* What the exercise asks
Let the answer be the lines from the one with "Click on the wall oven." to the end of the entries, copied exactly with both boundary lines kept.

Supplied records Start Marker

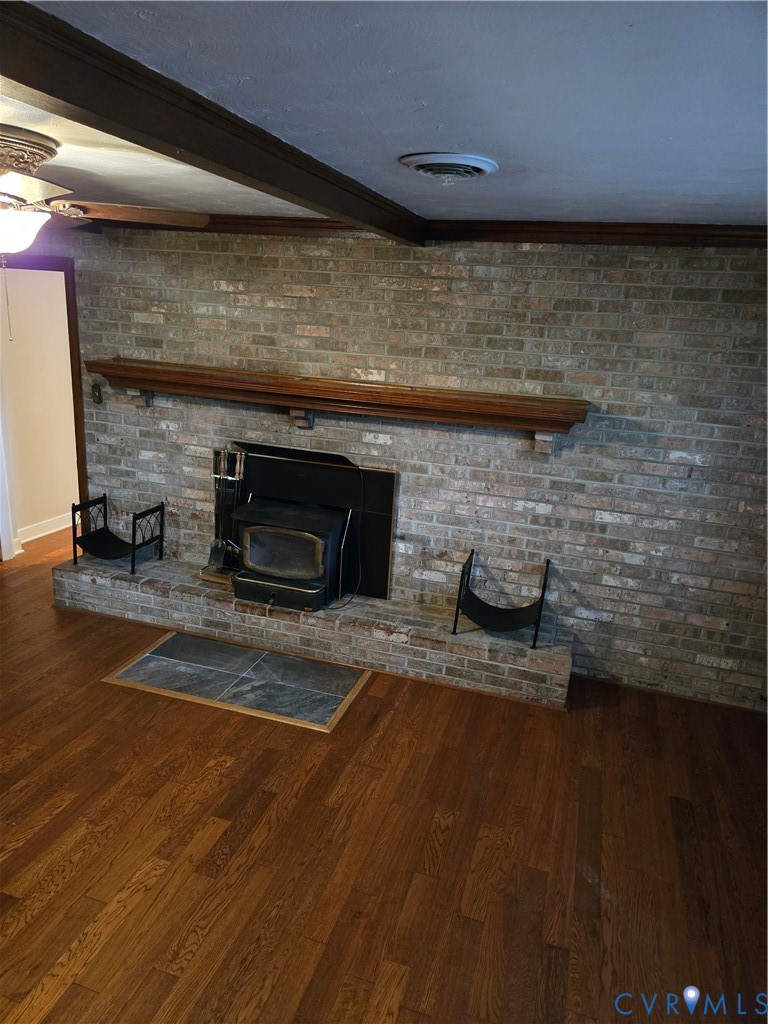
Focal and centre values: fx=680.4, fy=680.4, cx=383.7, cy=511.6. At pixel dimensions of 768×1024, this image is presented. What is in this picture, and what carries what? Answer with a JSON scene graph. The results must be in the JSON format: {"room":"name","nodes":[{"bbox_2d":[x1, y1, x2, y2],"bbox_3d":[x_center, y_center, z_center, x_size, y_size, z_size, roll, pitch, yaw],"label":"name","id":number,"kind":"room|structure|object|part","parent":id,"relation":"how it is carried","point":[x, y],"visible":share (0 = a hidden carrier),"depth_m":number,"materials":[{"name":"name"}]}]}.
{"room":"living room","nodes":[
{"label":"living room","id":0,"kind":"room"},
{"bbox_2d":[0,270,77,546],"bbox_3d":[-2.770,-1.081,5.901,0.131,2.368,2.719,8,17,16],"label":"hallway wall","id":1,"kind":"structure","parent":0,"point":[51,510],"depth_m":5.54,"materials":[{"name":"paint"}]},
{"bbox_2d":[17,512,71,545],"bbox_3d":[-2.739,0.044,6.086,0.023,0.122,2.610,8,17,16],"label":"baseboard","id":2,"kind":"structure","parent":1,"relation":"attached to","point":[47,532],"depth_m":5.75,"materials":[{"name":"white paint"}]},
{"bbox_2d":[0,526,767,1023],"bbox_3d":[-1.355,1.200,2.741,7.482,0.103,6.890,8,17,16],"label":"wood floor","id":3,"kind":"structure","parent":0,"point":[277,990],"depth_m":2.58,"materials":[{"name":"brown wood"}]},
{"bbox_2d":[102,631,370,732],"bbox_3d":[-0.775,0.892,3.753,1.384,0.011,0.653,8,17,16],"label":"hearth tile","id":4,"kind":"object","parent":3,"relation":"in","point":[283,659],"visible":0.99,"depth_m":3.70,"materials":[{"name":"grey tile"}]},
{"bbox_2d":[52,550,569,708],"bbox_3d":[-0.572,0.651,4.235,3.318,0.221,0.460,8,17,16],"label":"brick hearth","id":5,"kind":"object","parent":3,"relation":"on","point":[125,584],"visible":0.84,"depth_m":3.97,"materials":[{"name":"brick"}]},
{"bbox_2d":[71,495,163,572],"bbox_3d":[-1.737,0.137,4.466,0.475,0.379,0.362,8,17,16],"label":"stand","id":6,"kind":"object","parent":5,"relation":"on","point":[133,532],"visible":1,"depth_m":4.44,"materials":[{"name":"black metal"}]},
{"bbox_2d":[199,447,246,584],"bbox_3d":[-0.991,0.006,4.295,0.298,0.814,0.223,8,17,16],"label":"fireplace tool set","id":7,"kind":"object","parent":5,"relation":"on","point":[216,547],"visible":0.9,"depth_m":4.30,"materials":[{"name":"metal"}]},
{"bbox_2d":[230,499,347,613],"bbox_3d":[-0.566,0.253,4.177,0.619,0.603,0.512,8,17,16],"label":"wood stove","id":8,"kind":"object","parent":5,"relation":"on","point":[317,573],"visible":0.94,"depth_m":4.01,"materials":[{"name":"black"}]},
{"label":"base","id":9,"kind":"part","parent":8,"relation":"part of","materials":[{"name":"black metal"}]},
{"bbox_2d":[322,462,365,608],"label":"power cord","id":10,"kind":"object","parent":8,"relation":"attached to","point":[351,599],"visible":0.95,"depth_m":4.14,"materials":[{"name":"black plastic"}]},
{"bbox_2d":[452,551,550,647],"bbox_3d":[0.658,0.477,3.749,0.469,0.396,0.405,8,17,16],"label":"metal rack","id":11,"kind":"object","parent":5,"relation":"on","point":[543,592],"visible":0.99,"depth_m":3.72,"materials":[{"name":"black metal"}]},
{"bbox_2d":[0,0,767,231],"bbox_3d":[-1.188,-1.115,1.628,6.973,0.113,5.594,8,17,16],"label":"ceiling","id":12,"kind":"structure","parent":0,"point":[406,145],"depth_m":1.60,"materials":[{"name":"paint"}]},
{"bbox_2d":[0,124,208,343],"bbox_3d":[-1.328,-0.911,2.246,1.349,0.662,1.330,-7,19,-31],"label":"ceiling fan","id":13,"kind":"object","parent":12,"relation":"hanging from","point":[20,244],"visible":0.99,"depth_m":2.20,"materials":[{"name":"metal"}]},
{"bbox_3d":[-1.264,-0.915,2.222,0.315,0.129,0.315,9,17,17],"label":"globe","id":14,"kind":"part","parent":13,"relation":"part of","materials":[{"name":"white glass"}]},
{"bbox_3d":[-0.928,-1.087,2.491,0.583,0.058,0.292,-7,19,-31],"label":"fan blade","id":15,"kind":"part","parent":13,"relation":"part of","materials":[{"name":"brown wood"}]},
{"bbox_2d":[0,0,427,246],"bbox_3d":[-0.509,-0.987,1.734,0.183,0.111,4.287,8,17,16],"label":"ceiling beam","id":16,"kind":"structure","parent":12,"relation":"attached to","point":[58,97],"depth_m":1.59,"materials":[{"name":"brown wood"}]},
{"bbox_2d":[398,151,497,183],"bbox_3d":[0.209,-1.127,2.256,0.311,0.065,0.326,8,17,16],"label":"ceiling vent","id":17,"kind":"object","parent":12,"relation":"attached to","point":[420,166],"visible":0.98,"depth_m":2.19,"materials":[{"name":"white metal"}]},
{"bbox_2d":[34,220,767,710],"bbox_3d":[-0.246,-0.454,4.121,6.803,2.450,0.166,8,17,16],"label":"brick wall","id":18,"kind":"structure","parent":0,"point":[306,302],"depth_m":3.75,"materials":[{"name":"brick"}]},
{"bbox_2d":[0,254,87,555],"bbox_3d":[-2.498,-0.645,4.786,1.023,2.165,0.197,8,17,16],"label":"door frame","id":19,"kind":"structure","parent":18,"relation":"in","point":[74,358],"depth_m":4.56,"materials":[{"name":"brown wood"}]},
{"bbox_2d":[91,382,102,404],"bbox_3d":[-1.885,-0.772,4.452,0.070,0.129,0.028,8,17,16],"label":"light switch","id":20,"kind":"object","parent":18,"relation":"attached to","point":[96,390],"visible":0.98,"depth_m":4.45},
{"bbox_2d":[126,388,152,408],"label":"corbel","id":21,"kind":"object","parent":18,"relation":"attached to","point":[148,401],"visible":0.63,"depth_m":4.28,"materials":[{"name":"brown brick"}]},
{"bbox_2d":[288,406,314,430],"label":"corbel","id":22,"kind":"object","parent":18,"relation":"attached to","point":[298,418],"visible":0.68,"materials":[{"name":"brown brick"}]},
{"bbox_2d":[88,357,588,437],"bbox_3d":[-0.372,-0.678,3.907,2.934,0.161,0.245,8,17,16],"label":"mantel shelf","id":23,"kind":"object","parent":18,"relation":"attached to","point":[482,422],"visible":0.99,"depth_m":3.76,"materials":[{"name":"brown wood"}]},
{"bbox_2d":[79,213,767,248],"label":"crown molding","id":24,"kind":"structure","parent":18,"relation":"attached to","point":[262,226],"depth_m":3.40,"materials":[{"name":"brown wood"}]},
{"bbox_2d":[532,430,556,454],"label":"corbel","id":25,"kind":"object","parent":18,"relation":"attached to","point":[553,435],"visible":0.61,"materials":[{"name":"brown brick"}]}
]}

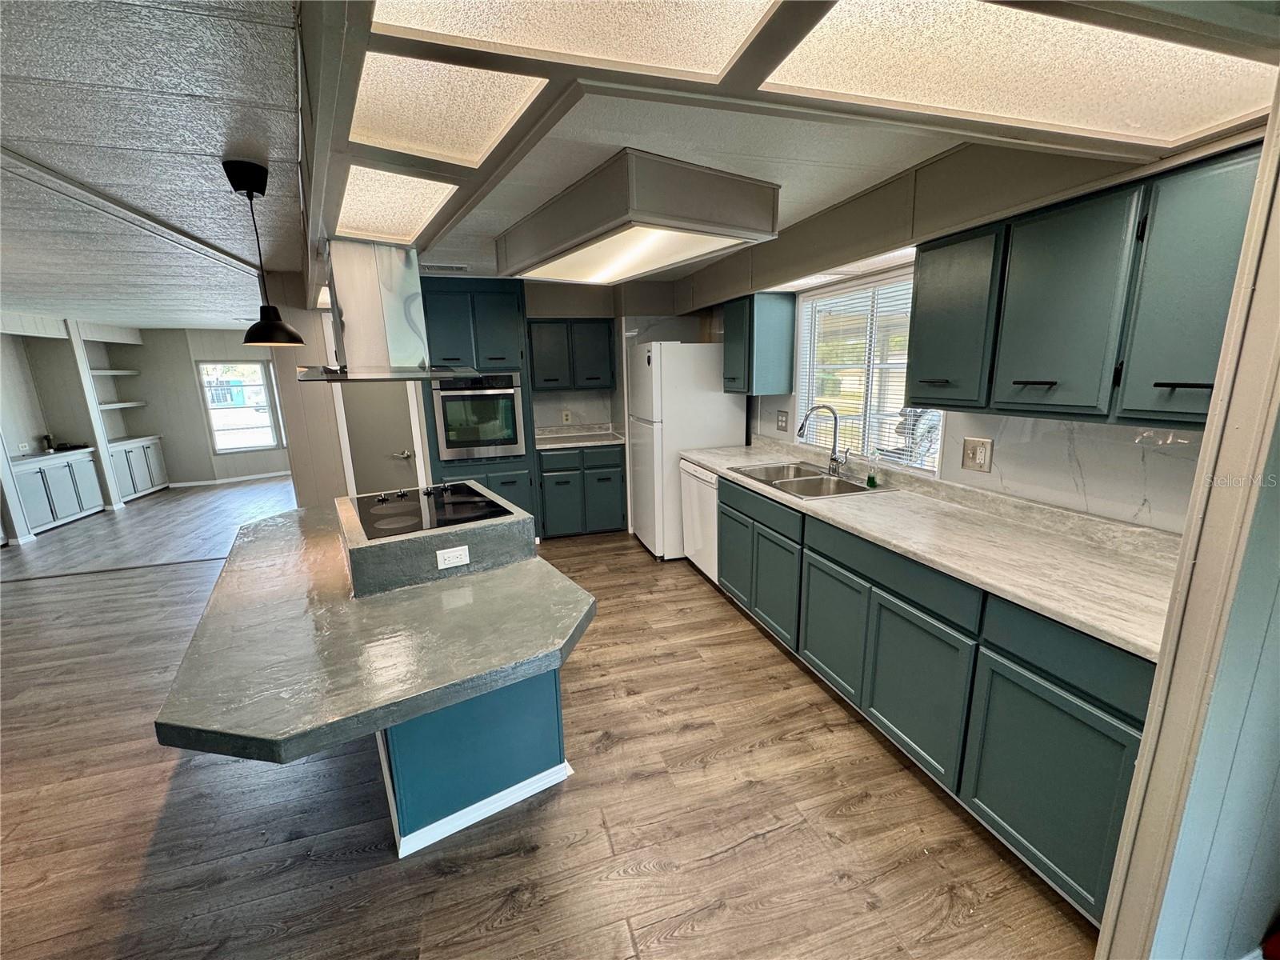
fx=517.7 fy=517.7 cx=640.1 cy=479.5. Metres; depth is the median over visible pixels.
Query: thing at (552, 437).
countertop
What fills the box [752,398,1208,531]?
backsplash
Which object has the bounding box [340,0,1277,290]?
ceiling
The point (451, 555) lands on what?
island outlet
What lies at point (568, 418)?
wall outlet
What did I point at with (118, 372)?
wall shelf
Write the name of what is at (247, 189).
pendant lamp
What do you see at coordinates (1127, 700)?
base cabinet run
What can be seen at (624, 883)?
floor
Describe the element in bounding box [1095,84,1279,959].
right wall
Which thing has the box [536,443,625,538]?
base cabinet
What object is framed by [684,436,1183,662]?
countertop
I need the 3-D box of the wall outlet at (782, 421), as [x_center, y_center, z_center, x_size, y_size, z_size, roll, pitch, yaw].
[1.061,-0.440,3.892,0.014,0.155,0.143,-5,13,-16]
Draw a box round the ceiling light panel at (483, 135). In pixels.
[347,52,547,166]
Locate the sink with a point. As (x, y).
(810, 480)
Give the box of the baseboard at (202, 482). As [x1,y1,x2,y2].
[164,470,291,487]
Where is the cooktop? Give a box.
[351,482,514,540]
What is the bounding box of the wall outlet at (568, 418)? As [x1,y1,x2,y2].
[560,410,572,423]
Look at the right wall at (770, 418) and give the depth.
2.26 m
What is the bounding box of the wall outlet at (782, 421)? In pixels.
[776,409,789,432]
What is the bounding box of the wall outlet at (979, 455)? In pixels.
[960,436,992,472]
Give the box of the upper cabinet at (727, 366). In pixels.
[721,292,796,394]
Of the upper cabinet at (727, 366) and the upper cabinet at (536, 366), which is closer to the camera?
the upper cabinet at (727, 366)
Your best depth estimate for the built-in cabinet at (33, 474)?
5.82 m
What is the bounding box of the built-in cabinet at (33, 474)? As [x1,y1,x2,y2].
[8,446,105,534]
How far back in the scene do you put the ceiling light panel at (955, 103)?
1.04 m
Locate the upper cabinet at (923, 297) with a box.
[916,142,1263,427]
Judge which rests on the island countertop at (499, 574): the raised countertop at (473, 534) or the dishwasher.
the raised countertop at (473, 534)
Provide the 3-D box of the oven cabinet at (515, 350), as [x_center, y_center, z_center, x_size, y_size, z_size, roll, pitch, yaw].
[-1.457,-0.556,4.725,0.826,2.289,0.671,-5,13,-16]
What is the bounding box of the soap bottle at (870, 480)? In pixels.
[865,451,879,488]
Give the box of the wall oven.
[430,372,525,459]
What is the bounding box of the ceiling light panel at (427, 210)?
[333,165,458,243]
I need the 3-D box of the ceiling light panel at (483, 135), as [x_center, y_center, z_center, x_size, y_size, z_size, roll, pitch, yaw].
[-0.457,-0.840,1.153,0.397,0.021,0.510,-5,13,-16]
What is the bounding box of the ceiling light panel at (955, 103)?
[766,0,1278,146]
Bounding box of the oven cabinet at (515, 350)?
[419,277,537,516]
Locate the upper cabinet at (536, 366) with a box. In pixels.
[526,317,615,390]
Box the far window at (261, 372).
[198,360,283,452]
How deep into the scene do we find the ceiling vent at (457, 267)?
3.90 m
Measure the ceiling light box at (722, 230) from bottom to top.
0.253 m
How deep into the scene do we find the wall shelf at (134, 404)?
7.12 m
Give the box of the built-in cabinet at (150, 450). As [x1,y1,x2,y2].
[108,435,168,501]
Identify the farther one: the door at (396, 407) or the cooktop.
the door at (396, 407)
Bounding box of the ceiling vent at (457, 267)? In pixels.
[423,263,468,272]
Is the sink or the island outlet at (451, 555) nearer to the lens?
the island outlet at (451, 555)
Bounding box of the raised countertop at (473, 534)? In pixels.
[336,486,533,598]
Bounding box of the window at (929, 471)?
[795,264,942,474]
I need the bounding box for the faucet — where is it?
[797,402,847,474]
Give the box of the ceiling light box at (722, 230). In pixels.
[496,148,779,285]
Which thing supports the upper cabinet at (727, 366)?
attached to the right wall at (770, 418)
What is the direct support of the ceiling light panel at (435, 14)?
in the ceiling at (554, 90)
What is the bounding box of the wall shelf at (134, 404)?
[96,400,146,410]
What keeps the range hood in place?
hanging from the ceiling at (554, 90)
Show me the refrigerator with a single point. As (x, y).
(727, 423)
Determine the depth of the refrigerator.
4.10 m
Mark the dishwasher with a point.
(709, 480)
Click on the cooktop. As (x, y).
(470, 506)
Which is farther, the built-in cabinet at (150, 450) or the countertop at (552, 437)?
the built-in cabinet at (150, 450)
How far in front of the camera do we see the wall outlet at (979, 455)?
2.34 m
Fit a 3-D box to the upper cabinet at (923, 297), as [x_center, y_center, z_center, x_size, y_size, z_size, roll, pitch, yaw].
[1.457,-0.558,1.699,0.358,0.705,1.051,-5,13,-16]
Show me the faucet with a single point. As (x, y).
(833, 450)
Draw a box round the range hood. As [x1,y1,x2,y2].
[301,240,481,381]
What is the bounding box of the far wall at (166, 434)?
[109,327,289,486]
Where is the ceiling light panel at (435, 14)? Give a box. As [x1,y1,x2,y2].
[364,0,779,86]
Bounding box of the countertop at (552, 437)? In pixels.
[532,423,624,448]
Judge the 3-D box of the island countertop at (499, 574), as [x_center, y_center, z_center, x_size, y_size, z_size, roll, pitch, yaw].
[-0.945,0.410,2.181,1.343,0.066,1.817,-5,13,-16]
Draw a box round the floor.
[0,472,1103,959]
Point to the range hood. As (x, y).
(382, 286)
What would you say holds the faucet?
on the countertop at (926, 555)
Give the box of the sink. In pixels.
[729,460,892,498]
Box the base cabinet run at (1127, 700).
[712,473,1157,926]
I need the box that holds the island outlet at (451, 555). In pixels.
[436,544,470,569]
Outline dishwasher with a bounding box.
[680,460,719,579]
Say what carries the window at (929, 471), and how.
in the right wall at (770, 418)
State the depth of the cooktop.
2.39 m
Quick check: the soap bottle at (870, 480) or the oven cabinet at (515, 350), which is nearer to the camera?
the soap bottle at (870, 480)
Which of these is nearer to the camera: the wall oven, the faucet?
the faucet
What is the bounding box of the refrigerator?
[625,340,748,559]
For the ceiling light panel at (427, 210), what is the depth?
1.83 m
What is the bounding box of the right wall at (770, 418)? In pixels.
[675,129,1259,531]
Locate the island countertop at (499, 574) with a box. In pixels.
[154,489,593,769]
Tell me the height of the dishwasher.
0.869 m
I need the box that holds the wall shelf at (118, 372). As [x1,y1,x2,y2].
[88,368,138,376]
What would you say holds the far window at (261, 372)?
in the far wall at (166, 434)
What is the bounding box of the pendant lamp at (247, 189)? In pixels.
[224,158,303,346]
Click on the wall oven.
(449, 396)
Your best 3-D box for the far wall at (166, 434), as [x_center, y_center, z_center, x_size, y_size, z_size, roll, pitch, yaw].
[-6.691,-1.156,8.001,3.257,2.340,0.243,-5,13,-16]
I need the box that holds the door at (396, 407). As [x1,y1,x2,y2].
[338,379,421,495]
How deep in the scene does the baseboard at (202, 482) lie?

Supplied records End Marker

* Response to this exercise
Click on the wall oven.
(449, 396)
Your best 3-D box for the far wall at (166, 434), as [x_center, y_center, z_center, x_size, y_size, z_size, roll, pitch, yaw].
[-6.691,-1.156,8.001,3.257,2.340,0.243,-5,13,-16]
I need the box that holds the door at (396, 407). As [x1,y1,x2,y2].
[338,379,421,495]
How deep in the scene does the baseboard at (202, 482) lie?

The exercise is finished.